Firehouse Chili con Carne. A filling chili that will help keep you cozy all winter long.
People are passionate about chili. They like it the way they like it and that’s just the way it is. Some people like beans in the mix, others not so much. Some people top their chili with all kinds of interesting toppings: sour cream, cheese, chives, fritos, cornbread.
Me I’m kind of an odd bird and I like my chili served over rice. Yep, always have. I also like for my husband to make it. Why you ask? Well I have to admit mine tastes more like spicy spaghetti sauce than chili so I defer to him on this one. And grilling for the most part.
So naturally when Johnsonville asked me to create Chili to deliver to my local firehouse on Valentine’s Day I knew I better call in for help. Hubs whipped up a chili con carne (I did help with the stirring and watching the pot like a hawk) with just the right amount of heat (no fire extinguisher necessary) that I’m sure they (and you) will love.
I would have gotten a photo of the fireman for y’all but they were hungry and it’s just rude to take photos of people eating (almost as annoying as the waitstaff that comes over to talk just as you have a mouthful of food – really? ) so I got the next best thing, the fire truck.
Think your chili rocks? Take the Johnsonville Italian Chili Challenge and who knows, maybe you’ll be the lucky winner ; )
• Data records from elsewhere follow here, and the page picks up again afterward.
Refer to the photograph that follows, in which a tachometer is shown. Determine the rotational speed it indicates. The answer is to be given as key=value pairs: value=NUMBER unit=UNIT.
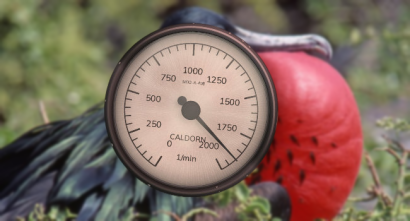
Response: value=1900 unit=rpm
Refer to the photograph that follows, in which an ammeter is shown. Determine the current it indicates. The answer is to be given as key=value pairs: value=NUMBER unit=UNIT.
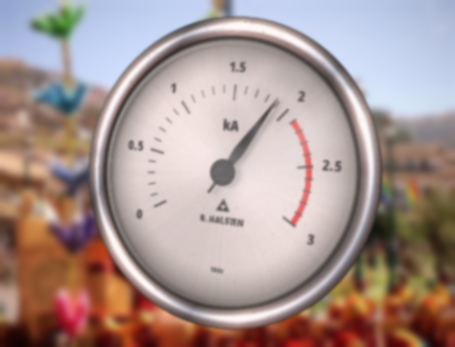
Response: value=1.9 unit=kA
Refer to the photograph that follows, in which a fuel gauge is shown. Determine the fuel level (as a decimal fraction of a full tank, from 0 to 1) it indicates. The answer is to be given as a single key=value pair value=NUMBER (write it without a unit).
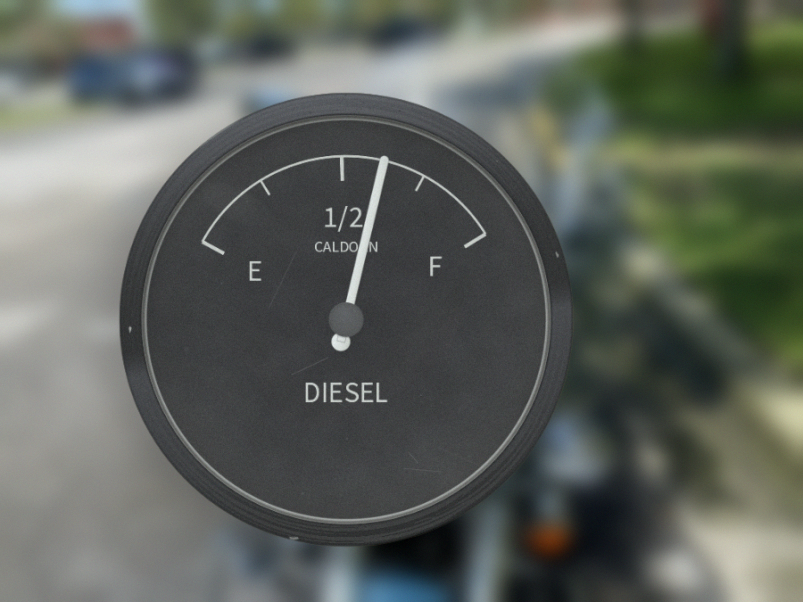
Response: value=0.625
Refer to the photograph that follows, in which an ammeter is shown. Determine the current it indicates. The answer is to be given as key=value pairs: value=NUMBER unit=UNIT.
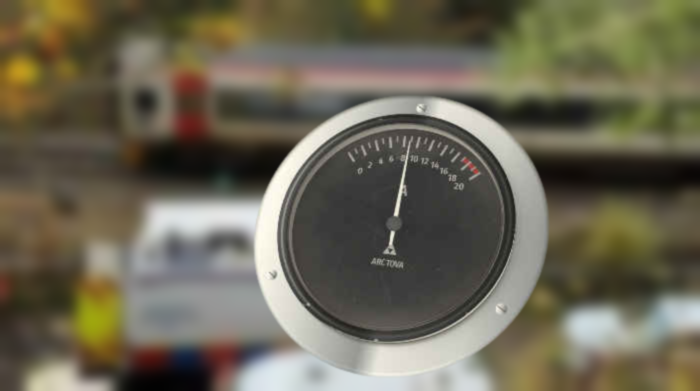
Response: value=9 unit=A
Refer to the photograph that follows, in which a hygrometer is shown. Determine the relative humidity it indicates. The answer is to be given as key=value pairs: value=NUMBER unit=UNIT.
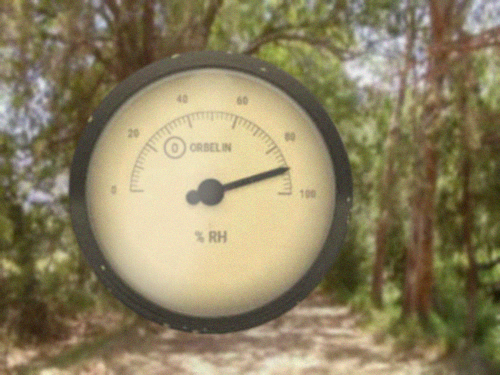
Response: value=90 unit=%
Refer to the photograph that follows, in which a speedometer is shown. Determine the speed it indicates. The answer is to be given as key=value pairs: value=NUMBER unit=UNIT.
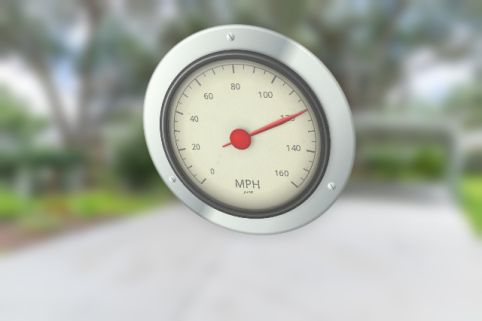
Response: value=120 unit=mph
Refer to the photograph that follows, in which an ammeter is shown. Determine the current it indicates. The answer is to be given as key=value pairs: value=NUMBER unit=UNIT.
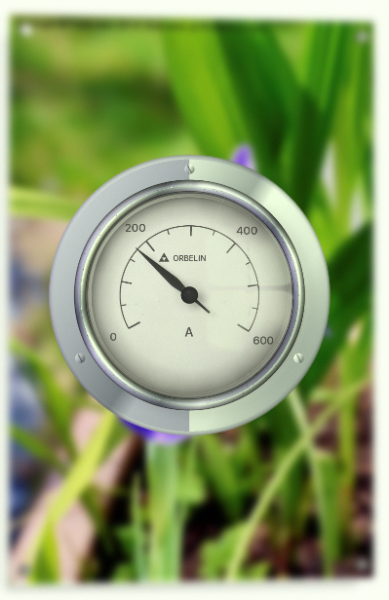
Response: value=175 unit=A
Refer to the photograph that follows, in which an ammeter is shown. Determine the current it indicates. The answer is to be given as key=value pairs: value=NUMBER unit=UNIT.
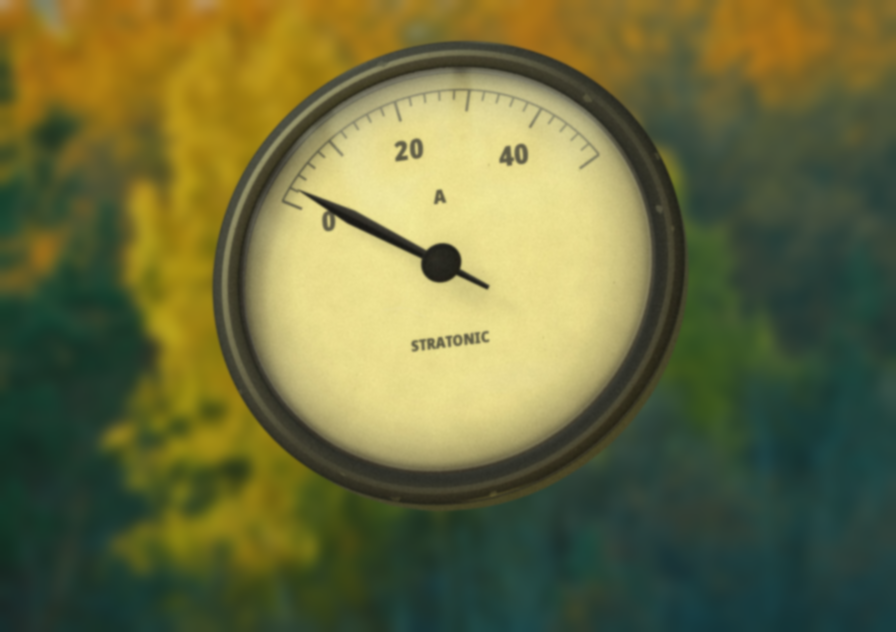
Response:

Disclaimer: This post is sponsored by Johnsonville, Opinions are my own. Always have been. Always will be.
- 2 pounds lean ground beef
- 1 pound Johnsonville mild sausage - casings removed
- 1 onion - chopped
- 1 bell pepper - chopped
- 4 cloves garlic - minced
- 1/4 cup chili powder
- 1 tablespoon cumin
- 2 teaspoons Spanish paprika
- 2 teaspoons dried oregano
- 2 tablespoons tomato paste
- 12 ounces beer
- 2 tablespoons Hershey's unsweetened cocoa powder
- 28 ounces crushed tomatoes
- 1 1/2 cups beef broth
- 15 ounces pinto beans - drained
- 15 ounces light red kidney beans - drained
- 15 ounces chili beans - drained
- grated cheese - optional
- thinly sliced chives - optional
- Into a large French oven over medium - high heat brown sausage. When cooked through, transfer to a large bowl and set aside.
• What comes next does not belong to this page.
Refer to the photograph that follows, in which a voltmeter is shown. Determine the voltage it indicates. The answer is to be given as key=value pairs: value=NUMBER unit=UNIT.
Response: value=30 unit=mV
- Add ground beef, breaking up with a wooden spoon and cook until browned. Transfer beef to bowl with sausage. Set aside.
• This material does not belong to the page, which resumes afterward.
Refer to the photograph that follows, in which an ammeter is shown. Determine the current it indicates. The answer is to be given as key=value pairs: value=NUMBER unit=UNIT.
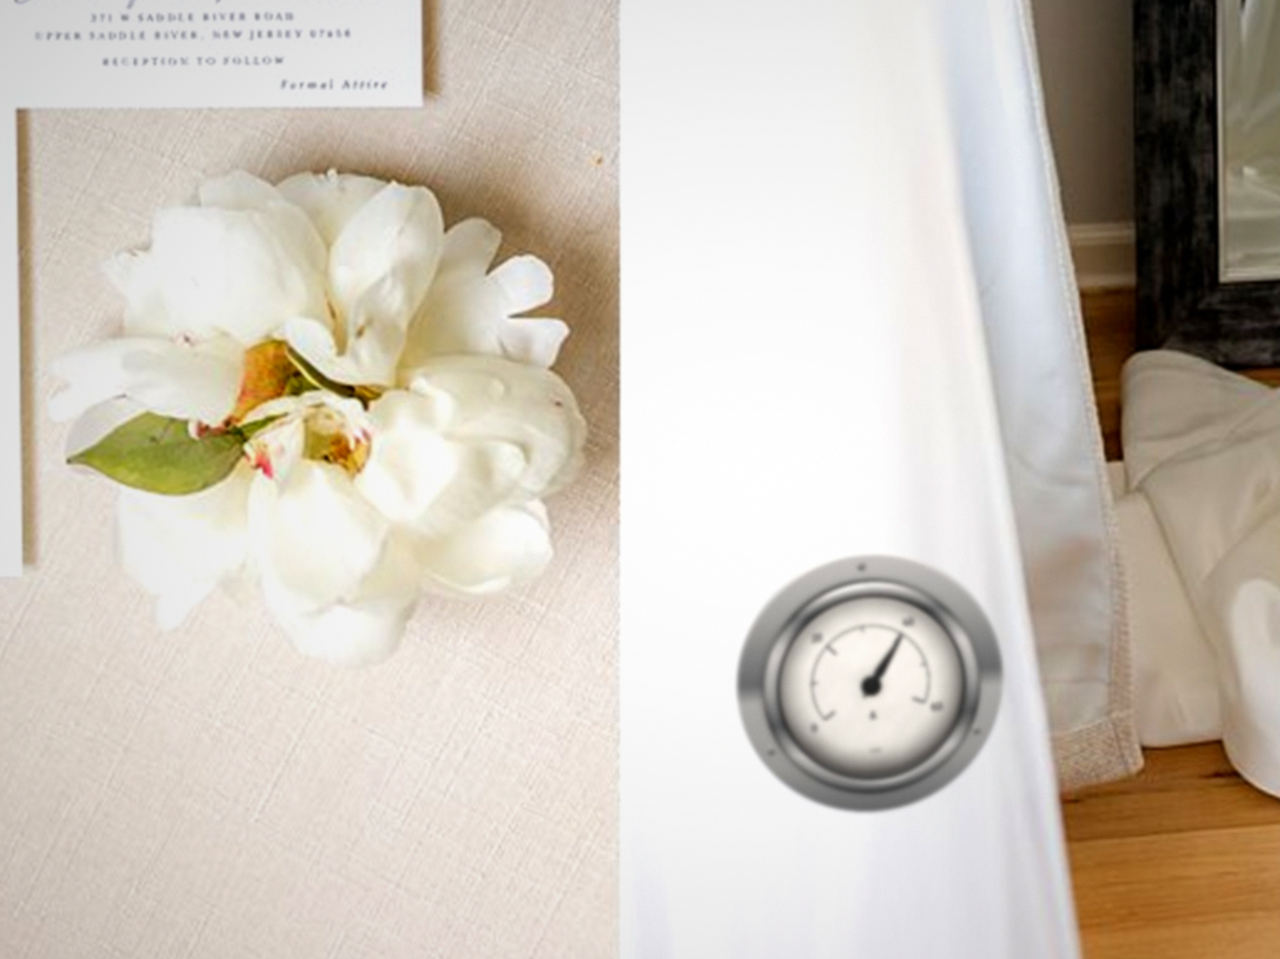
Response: value=40 unit=A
- Discard all but 1 tablespoon of the fat. Add onion, bell pepper, cook until softened. Add garlic. Season with salt and pepper and cook additional minute.
- Add: chili powder, cumin, paprika, oregano, and tomato pasta. Cook approximately 5 minutes. Add beer and reduce by half.
- Add: cooked beef and sausage, cocoa powder, tomatoes and broth. Reduce heat to low and simmer until chili thickens, approximately 1 hour. Add beans, continue cooking for additional 30 minutes.
- Serve with optional cheese and chives.